“La palabra es una
forma de energía vital” (Dr. Mario Alonso Puig)
Sé que en cuanto salen de mi van a Australia, y allí Iván
las valora; que en Barcelona, Marien las acaricia y comparte; que en Las
Palmas, Cris las admira orgullosa; que en Lloret, Joan las lee y recomienda; que
allí donde esté, Carla las analiza y pondera…pero, ¿dónde van mis palabras?
¿Dónde van tus palabras? ¿Dónde viven las palabras?.
Somos lo que somos porque las palabras nos han hecho así,
nos moldean, corrigen, pasean con nuestra imaginación, se dan la mano, se
besan, regresan cuando menos las esperamos a
nuestra conciencia, a nuestra intención, a nuestros sueños. Apalabramos
la vida vitalizando las palabras en un acto independiente de la capacidad de
hablar: una civilización de ellas vive en nuestro interior, sepamos
pronunciarlas o no, sepamos escribirlas o no, declamarlas o no, cantarlas o no.
Que les abramos conscientemente portones para que salgan o las mantengamos
felices intramuros nada tiene que ver: tienen vida propia. Fueron antes que
nosotros. Nacieron antes de que la vida nos acompañara hasta esta avenida
llamada Mundo, y éste comprendió que a través de ellas le entenderíamos mejor.
Por eso nos están esperando cuando llegamos y el primer llanto las reclama. Una
multitud de palabras nos recibe alborozada, colgada en los bordes del amor de
la madre que nos las presenta o balanceándose en la seriedad de la comadrona
que nos las acerca. Todo fluye en un baile hecho de letras compuestas por los
que han sido antes que nosotros, por los que vendrán después y por los que
acompañan nuestro momento, hoy, aquí, ahora. Palabras que separan y engarzan,
que matan y que despiertan, que otean y que guardan, que vigilan y protegen;
palabras que influyen y que enardecen, que sonríen y reflotan, que alegran y
entristecen, que hunden y soliviantan; palabras, siempre palabras…
“Y el Verbo se hizo
Carne…” (Juan, 1:14). Palabras que estaban ahí, en el principio de los tiempos.

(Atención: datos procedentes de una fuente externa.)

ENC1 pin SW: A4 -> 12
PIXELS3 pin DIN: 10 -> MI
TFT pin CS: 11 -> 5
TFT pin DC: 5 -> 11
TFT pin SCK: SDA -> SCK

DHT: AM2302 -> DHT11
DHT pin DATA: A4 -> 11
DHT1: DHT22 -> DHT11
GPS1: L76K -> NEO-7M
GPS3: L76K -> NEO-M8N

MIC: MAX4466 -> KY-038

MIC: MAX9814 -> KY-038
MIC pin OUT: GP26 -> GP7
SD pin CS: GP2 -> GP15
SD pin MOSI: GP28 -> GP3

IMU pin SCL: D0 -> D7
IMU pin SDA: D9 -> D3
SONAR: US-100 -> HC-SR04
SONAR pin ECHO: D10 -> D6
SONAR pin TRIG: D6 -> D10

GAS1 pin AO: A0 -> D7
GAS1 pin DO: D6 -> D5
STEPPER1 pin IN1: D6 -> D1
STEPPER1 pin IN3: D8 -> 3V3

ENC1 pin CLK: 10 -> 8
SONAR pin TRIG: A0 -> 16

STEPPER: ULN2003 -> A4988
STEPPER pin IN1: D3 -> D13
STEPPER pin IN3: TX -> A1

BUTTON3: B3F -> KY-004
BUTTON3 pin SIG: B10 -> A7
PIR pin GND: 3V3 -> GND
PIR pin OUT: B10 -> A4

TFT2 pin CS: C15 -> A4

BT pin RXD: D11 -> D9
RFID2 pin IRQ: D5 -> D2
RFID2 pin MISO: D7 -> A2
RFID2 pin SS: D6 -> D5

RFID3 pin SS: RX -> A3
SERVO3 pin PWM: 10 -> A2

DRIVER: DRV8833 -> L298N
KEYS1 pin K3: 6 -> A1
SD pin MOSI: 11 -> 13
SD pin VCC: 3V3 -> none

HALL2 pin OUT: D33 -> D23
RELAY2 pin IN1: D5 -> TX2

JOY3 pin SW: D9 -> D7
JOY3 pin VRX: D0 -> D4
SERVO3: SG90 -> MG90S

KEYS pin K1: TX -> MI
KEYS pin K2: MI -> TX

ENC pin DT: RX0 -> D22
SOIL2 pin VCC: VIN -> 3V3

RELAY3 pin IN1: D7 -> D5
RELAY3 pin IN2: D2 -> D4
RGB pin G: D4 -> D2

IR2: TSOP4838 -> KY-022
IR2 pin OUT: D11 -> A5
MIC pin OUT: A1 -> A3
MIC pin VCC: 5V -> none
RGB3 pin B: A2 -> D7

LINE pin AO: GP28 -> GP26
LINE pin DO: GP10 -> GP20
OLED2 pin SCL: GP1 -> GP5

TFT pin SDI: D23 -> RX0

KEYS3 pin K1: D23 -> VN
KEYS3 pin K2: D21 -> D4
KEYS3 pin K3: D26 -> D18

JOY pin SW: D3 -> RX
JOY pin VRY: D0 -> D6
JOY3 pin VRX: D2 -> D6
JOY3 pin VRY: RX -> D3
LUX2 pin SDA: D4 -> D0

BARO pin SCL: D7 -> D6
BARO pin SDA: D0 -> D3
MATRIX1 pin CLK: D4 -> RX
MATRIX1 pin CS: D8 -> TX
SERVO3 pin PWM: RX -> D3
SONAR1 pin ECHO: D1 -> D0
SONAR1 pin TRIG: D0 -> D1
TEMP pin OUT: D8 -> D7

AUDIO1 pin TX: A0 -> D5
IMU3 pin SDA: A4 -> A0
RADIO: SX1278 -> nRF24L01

Palabras que son el Tiempo mismo.
Nos estructuramos, pensamos, creemos, amamos y vivimos,
porque podemos, debemos y queremos contarlo, explicarlo, compartirlo. A menudo
nos refugiamos en ellas aunque, de vez en cuando, son ellas las que nos piden
unas lágrimas para poder navegar por el caudal de un sentimiento roto, de una
emoción sobrevenida, de un placer desatado. Palabras que surfean en océanos
embravecidos de confusión y agobio, que se deslizan por suaves valles de fuerza
y decisión, que se alimentan de pastos de voluntad o de tristeza. Palabras que
acuden en nuestro auxilio cuando las llamamos e incluso cuando no lo hacemos. Palabras
que nos retan a encontrarlas para completarnos.
El dios de las palabras es femenino: la Diosa Palabra. Dulce
y amarga, convulsa y clara, suave y áspera, profunda y trivial…una diosa sensual,
dueña, ama y señora de todas las letras, a las que esconde caprichosamente en
el interior de todas las estrellas para que estas se iluminen y provoquen así
que los seres humanos, instigados por la sutil semidiosa Inquietud, levantemos
la cabeza por encima de nuestro pequeño mundo para buscarlas. Y cuando damos
con una, la Diosa Palabra, feliz y satisfecha, apaga la estrella que la contiene
porque sabe que, desde ese momento, no necesitaremos mirar más allá para saber
lo que es la luz de una palabra, sino
que nos dejaremos arrastrar por su fulgor hasta ese lugar en el que viven todas
ellas y desde el que nos guían: nuestra propia alma.